In case 2, I suppose the preimage of the projective plane is a copy of it and its 2-sheeted covering space, the sphere $S^2$. Then $S^2$ must connect 2 points and the copy of projective plane has nowhere to go but to link with the remaining point. I need the covering to be connected, hence I drew 2 "circles" to connect the isolated points to others. I have one line left to add, and the lowest point in my work need to connect with a circle, so I put it there.
To sum up, there is only one 3-sheeted cover?
My question: is this correct? I don't know the optimal way to consider all cases so any other methods will be great.
 A: One of the best way to construct coverings of wedges is to take wedges of coverings, which is definitely the approach you took! Here's what you forgot about the first one. $S^1$ is itself a 3 sheeted covering of itself (take $S^1$ and trisect it). Now at the three trisection points on $S^1$, you can wedge an $\mathbb{R}P^2$ on. This gives a three sheeted cover. Although visually it may be "obvious", you can check. If we choose one of the lifts of the wedge point as a base point, then the subgroup is generated by $\langle a^3, b, aba^{-1}, a^2ba^{-2} \rangle$, where $a$ is the generator for $S^1$ and $b$ is the generator for $\mathbb{R}P^2$. Then the quotient group is just given by $\langle a|a^3 \rangle \cong \mathbb{Z}/3$ so we have shown it's a three sheeted covering. This was close to your first attempt, all you had to do was join the top and bottom by an edge.
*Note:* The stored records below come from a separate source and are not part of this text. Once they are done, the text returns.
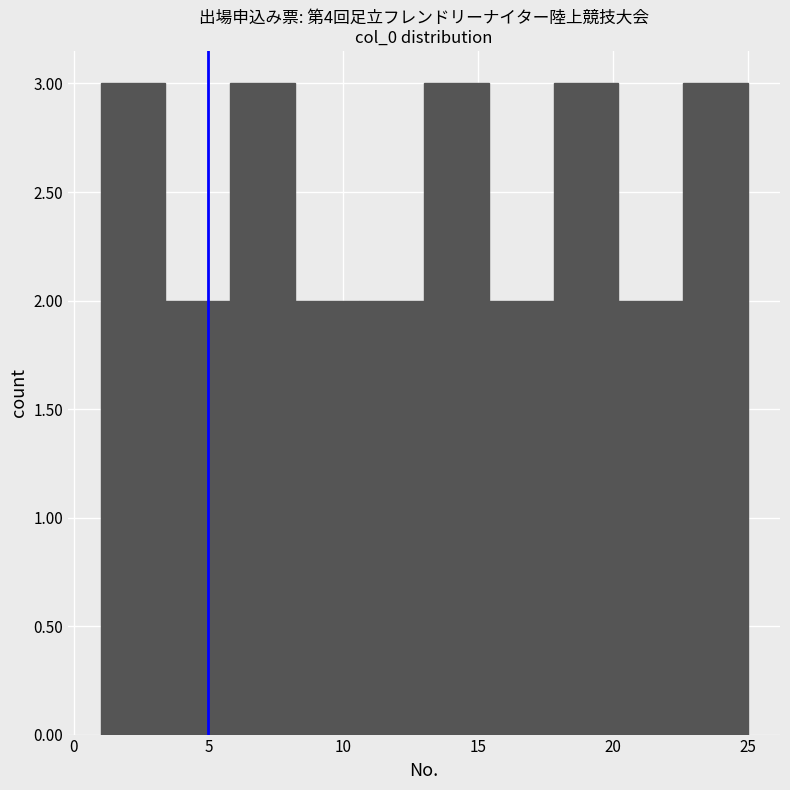

Reading left to right, transcribe this chart: for each bar, give the range it covers on the x-axis and its height. Neither the bar edges nor the heights are printed on the chart, so give them approximately, as read against the axes.

1.0 to 3.4: 3
3.4 to 5.8: 2
5.8 to 8.2: 3
8.2 to 10.6: 2
10.6 to 13.0: 2
13.0 to 15.4: 3
15.4 to 17.8: 2
17.8 to 20.2: 3
20.2 to 22.6: 2
22.6 to 25.0: 3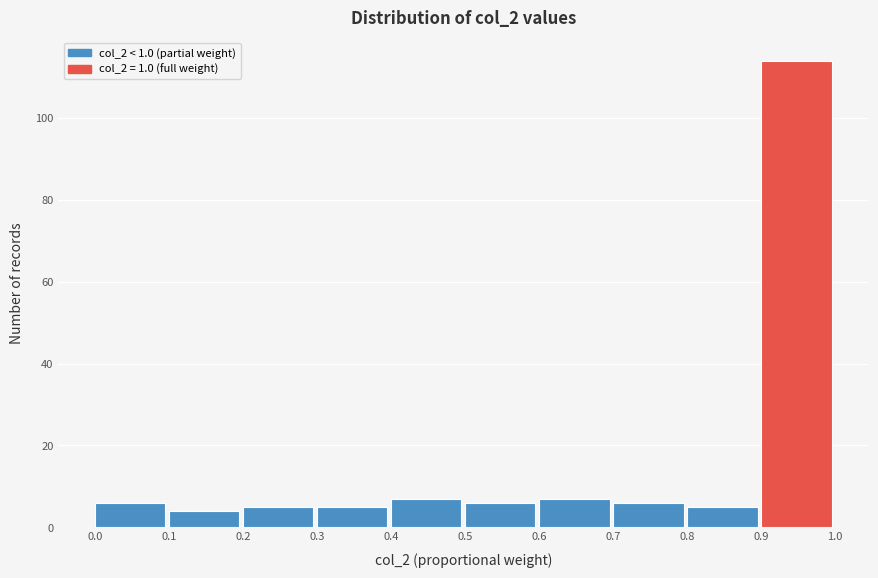

How tall is the bar that spans 0.4 to 0.5 on the x-axis? The values are not printed on the chart, so give them approximately, as read against the axis.

8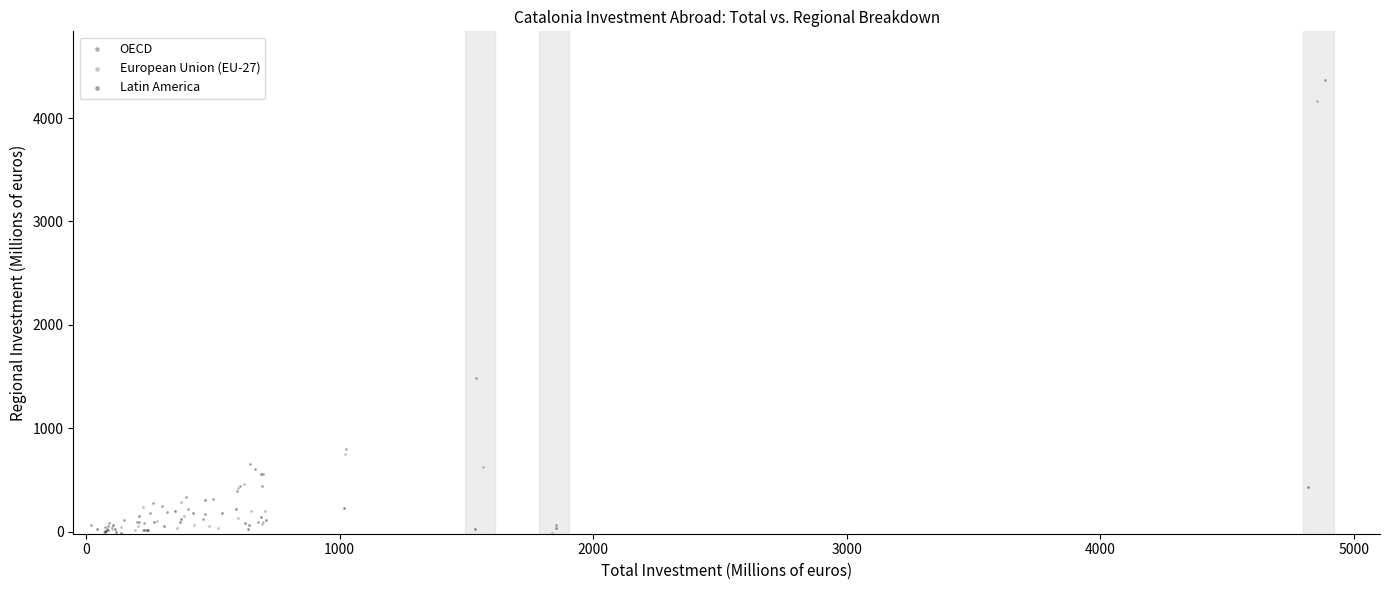

Which series reaches the maximum Y coordinate?

OECD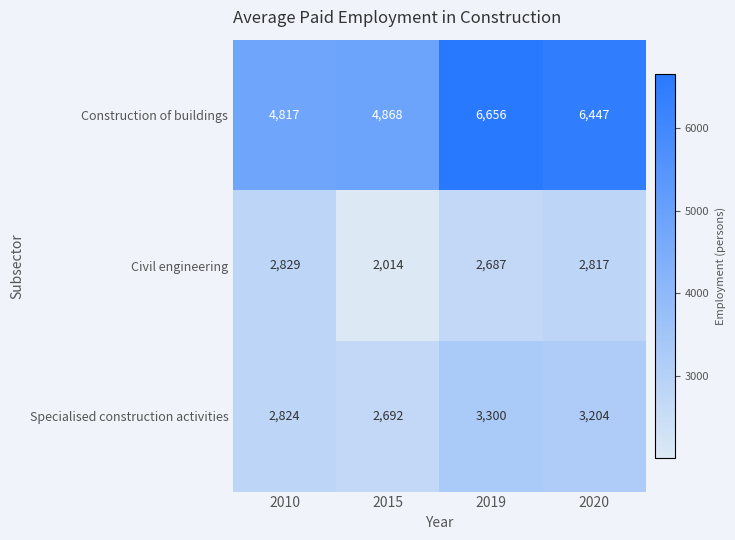

True or false: Specialised construction activities has a value of 5583 at 2019.

False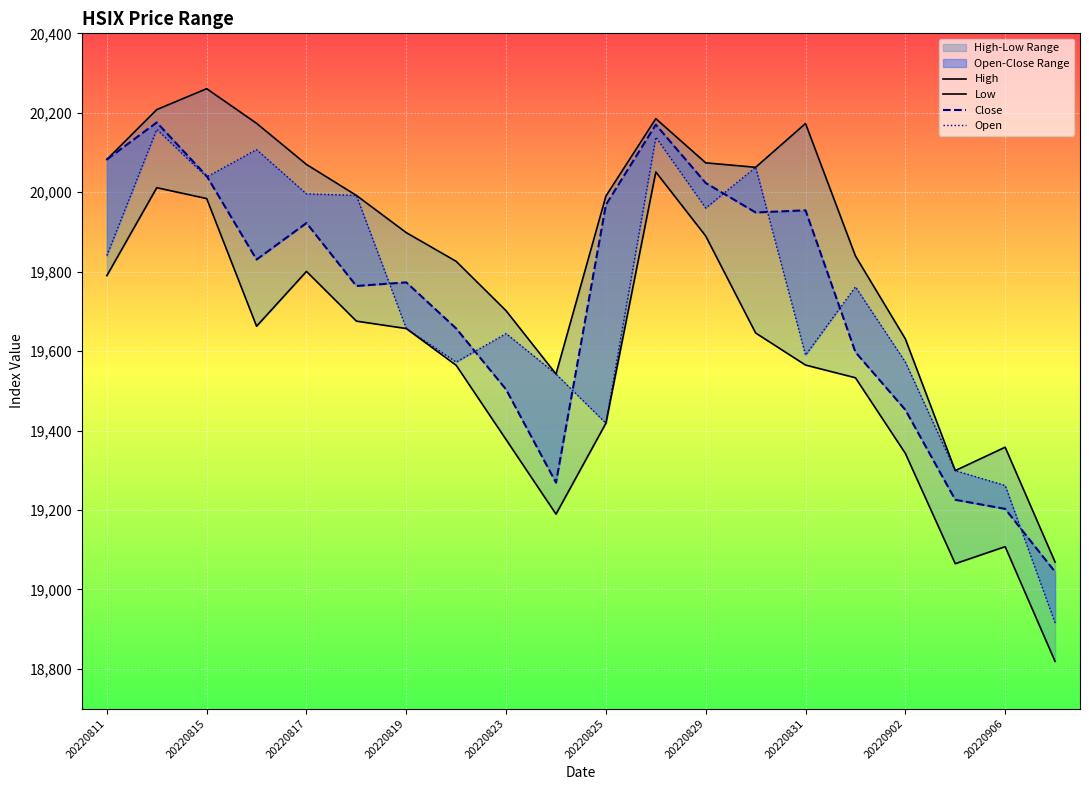

How many distinct data groups are displayed?

4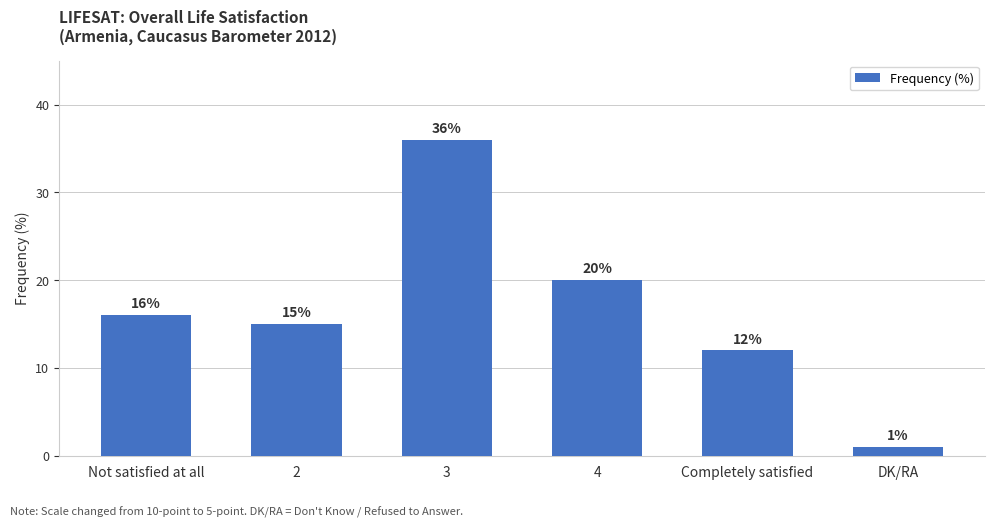

List the labels in order of value, smallest first.

DK/RA, Completely satisfied, 2, Not satisfied at all, 4, 3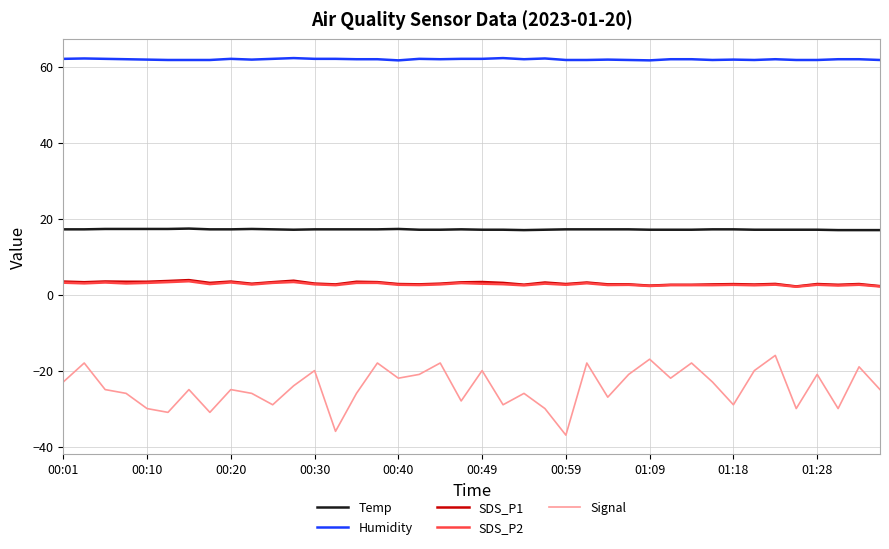

Which series has the largest total across all categories?

Humidity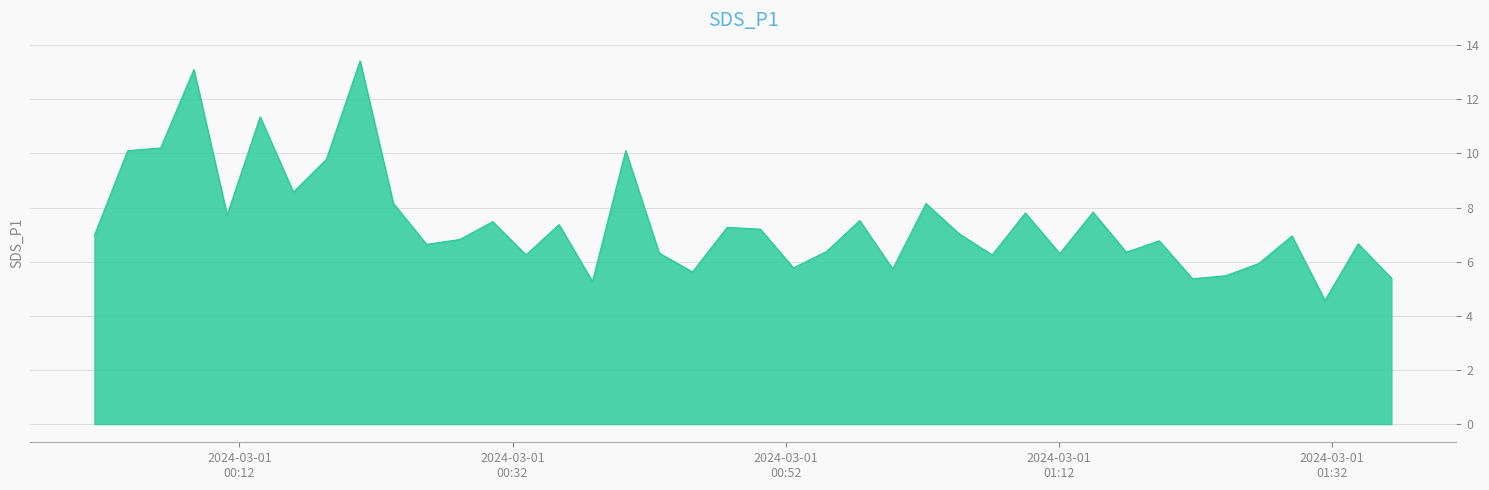

What is the maximum value shown in the chart?

13.4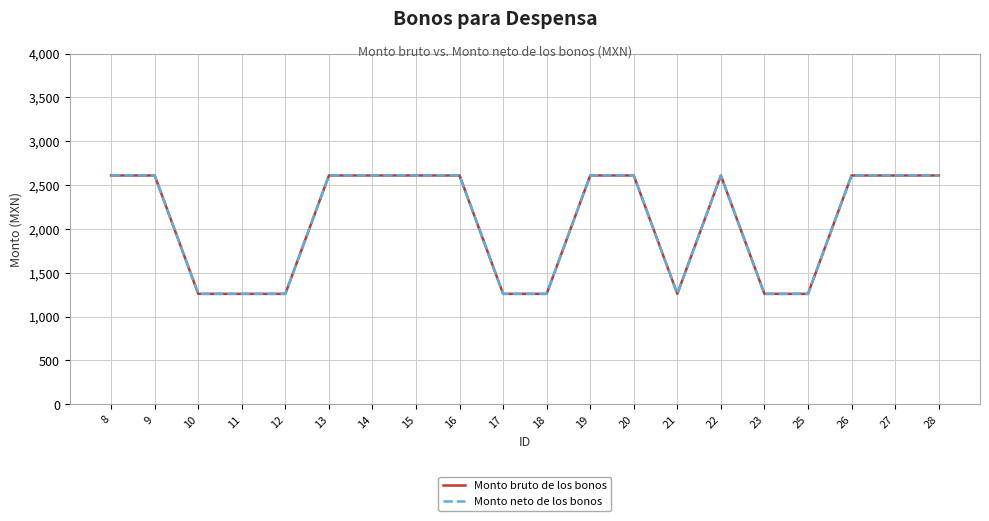

Does the chart display data point markers on the line(s)?

No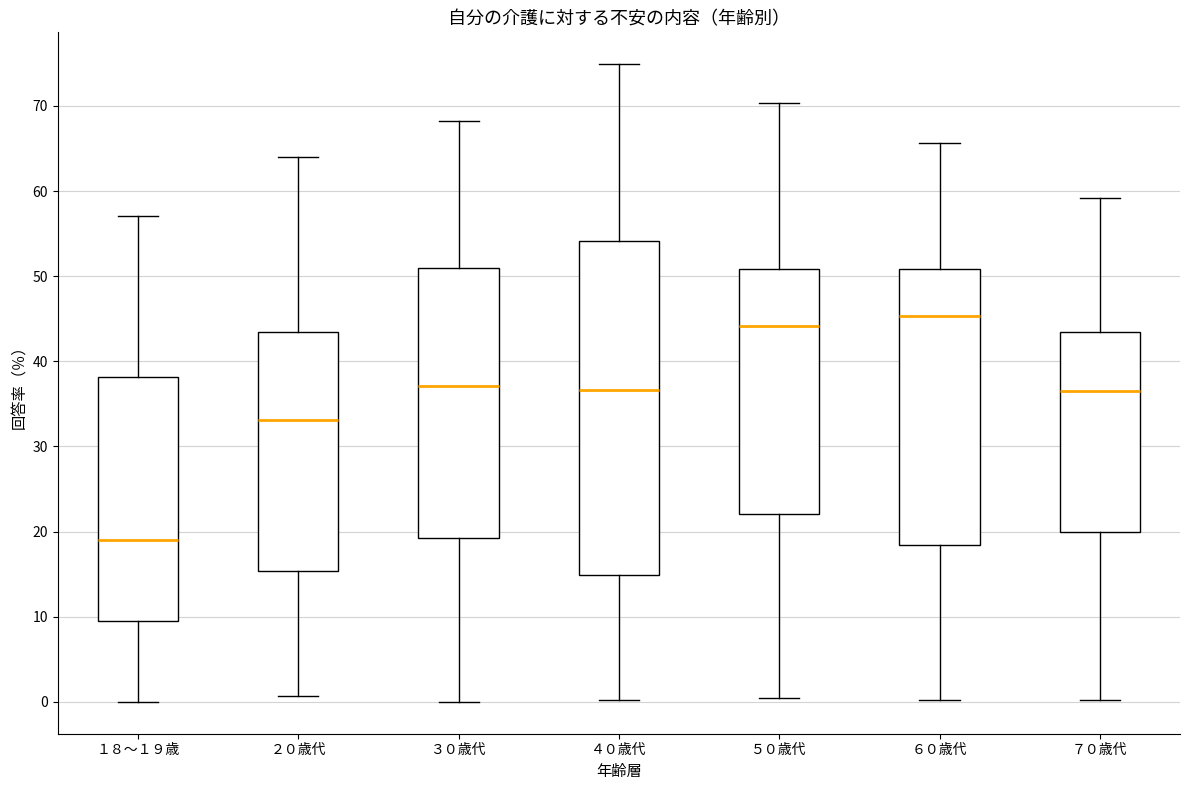

Reading left to right, read every box against the y-axis: the position of its median line, the range the box covers, and the ends of its whiskers. The values are not printed on the chart, so give them approximately, as read against the axis.

１８～１９歳: median 19, box 10 to 38, whiskers 0 to 57
２０歳代: median 33, box 15 to 43, whiskers 1 to 64
３０歳代: median 37, box 19 to 51, whiskers 0 to 68
４０歳代: median 37, box 15 to 54, whiskers 0 to 75
５０歳代: median 44, box 22 to 51, whiskers 0 to 70
６０歳代: median 45, box 18 to 51, whiskers 0 to 66
７０歳代: median 37, box 20 to 44, whiskers 0 to 59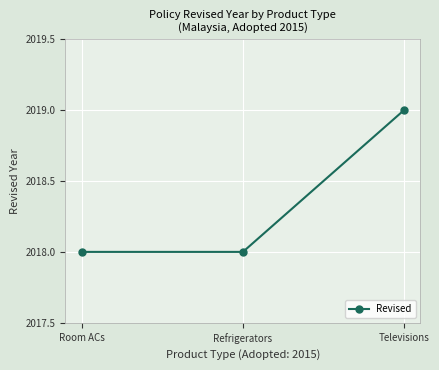

Which label corresponds to the largest value in the chart?

Televisions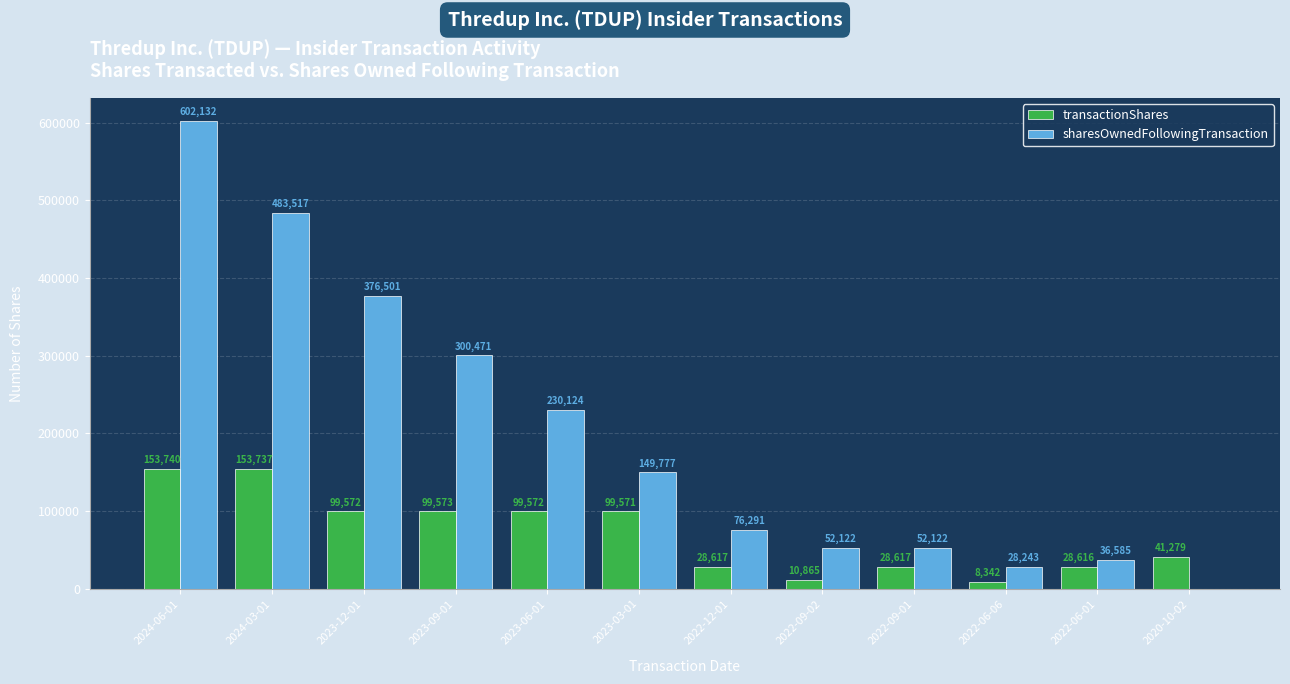

What is the sum of all transactionShares values?

852101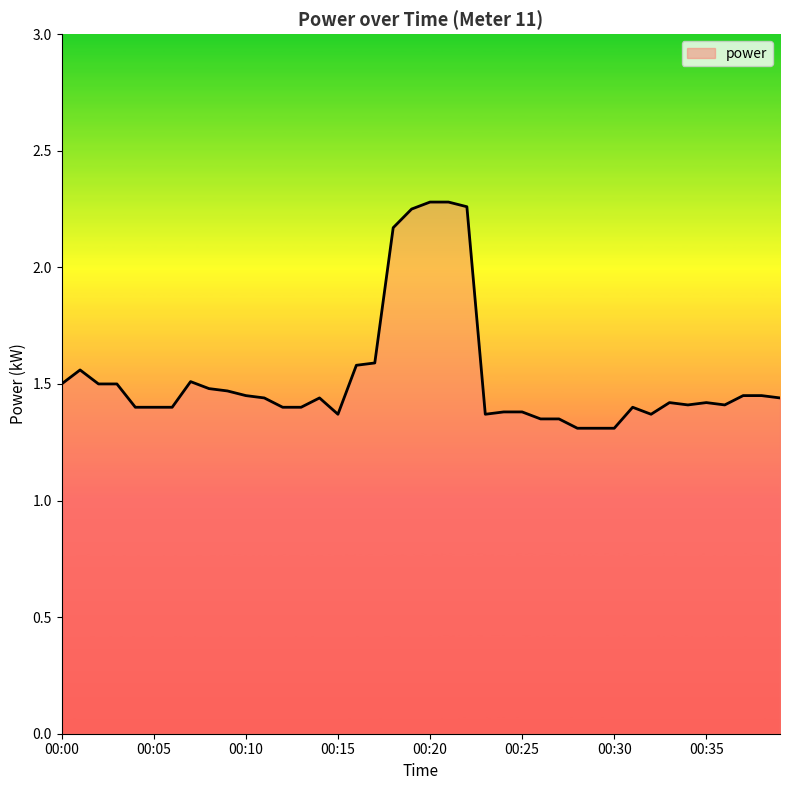

Does the chart display data point markers on the line(s)?

No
I don't think your second one cannot work. If you lift the generator of the fundamental group of the $\mathbb{R}P^2$ factor, then it generates the $\mathbb{R}P^2$ factor upstairs, but is nullhomotopic in the $S^2$ factor. This cannot happen since choosing a different lift point just corresponds to a different conjugacy class and so you can't have a lift to $0$ using one basepoint and a lift to something non-zero at another basepoint.